The Big Mistake To Avoid When Harvesting Produce From Your Garden

Unless you live in constantly mild climes, spring and summer are exciting seasons for gardeners, as you ready your seeds, transplant them into the ground, continue to tend to them, and then finally — finally! — pick and enjoy the fruits of your labors, depending on the location and the crops being grown. But despite the importance of home gardening, sometimes we can get a little distracted and forget to regularly harvest our produce. That, according to Luke Hammond — farmer, educator, and Seedtime director of brand advancement — is a big mistake. 

While it's true you can sometimes find use for overripe fruit, like blending it into a tangy salad dressing, that typically refers to fruit that's been picked at the right time and then has been left sitting on your counter, not fruit that has overgrown on the vine. "Overripe produce often becomes pithy, bitter, or overly soft as sugars begin to convert and cell walls break down," Hammond told us.

And those consequences to flavor and texture aren't all that can go wrong when it comes to overripe fruits and vegetables left on the vine or tree. "Late-picked fruits are more prone to bruising, spoilage, and rapid decay," Hammond continued. Ever notice an abundance of flies hanging out around tomatoes that have gotten so ripe they burst on the vine and started to brown? That's because, as he also pointed out, they attract pests — and even diseases.

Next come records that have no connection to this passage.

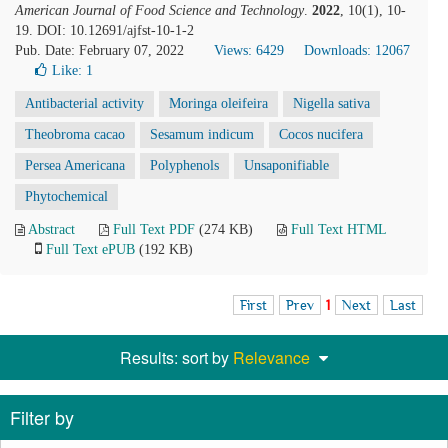
American Journal of Food Science and Technology
.
2022
, 10(1), 10-
19. DOI: 10.12691/ajfst-10-1-2
Pub. Date: February 07, 2022
Views: 6429
Downloads: 12067
Like:
1
Antibacterial activity
Moringa oleifeira
Nigella sativa
Theobroma cacao
Sesamum indicum
Cocos nucifera
Persea Americana
Polyphenols
Unsaponifiable
Phytochemical
Abstract
Full Text PDF
(274 KB)
Full Text HTML
Full Text ePUB
(192 KB)
First
Prev
1
Next
Last
Results: sort by
Relevance
Filter by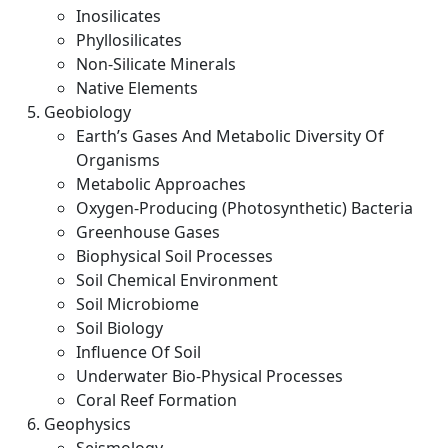
Inosilicates
Phyllosilicates
Non-Silicate Minerals
Native Elements
Geobiology
Earth’s Gases And Metabolic Diversity Of
Organisms
Metabolic Approaches
Oxygen-Producing (Photosynthetic) Bacteria
Greenhouse Gases
Biophysical Soil Processes
Soil Chemical Environment
Soil Microbiome
Soil Biology
Influence Of Soil
Underwater Bio-Physical Processes
Coral Reef Formation
Geophysics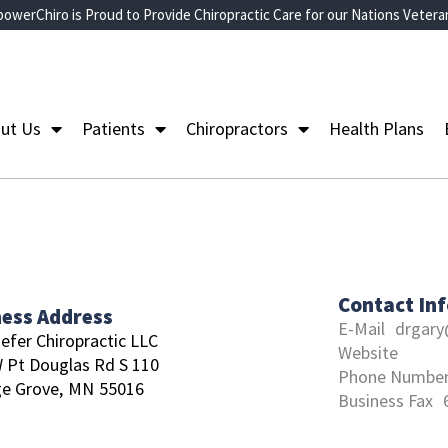
owerChiro is Proud to Provide Chiropractic Care for our Nations Vetera
ut Us
Patients
Chiropractors
Health Plans
Contact In
ness Address
E-Mail
drgary
efer Chiropractic LLC
Website
 Pt Douglas Rd S 110
Phone Numbe
e Grove,
MN
55016
Business Fax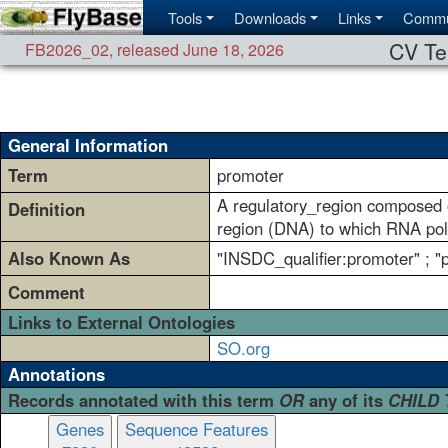
Tools
Downloads
Links
Commu
CV Te
FB2026_02
,
released June 18, 2026
General Information
Term
promoter
A regulatory_region composed o
Definition
region (DNA) to which RNA poly
Also Known As
"INSDC_qualifier:promoter" ; 
Comment
Links to External Ontologies
SO.org
Annotations
Records annotated with this term
OR
any of its
CHILD
Genes
Sequence Features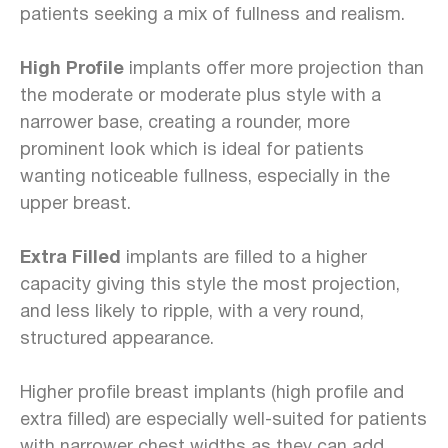
patients seeking a mix of fullness and realism.
High Profile
implants offer more projection than
the moderate or moderate plus style with a
narrower base, creating a rounder, more
prominent look which is ideal for patients
wanting noticeable fullness, especially in the
upper breast.
Extra Filled
implants are filled to a higher
capacity giving this style the most projection,
and less likely to ripple, with a very round,
structured appearance.
Higher profile breast implants (high profile and
extra filled) are especially well-suited for patients
with narrower chest widths as they can add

Another big reason you should pick your produce regularly

As if a breakdown in the luscious, sun-warmed flavors (tomatoes are already becoming less flavorful, as it happens), the ruination of your hard work, and the attracting of insects and disease weren't enough, Luke Hammond told us there's another major reason why, once it's ready, you should pick your produce with all due haste: the plants will start to produce less of your seasonal summer fruit, so your harvest won't be quite as bountiful as it might have been. The reasons this happens are twofold.

First, there's the biological trigger: "When fruit matures and seeds are ready, the plant senses its reproductive job is done, which can reduce or stop further fruiting," Hammond explained. Just by picking your fruits and vegetables regularly once they've ripened, you can increase how much and how often your plants fruit by signaling to the plant that its work isn't done yet.

Hammond also pointed out the principle that increased picking directly results in greater growth. "Removing mature fruits encourages the plant to produce more flowers and fruit, similar to how deadheading flowers redirects energy toward new blooms instead of seed development," he said. By picking the ripe produce, you're essentially freeing up more of the plant's energy so it can put it toward new fruit, rather than waste it on old.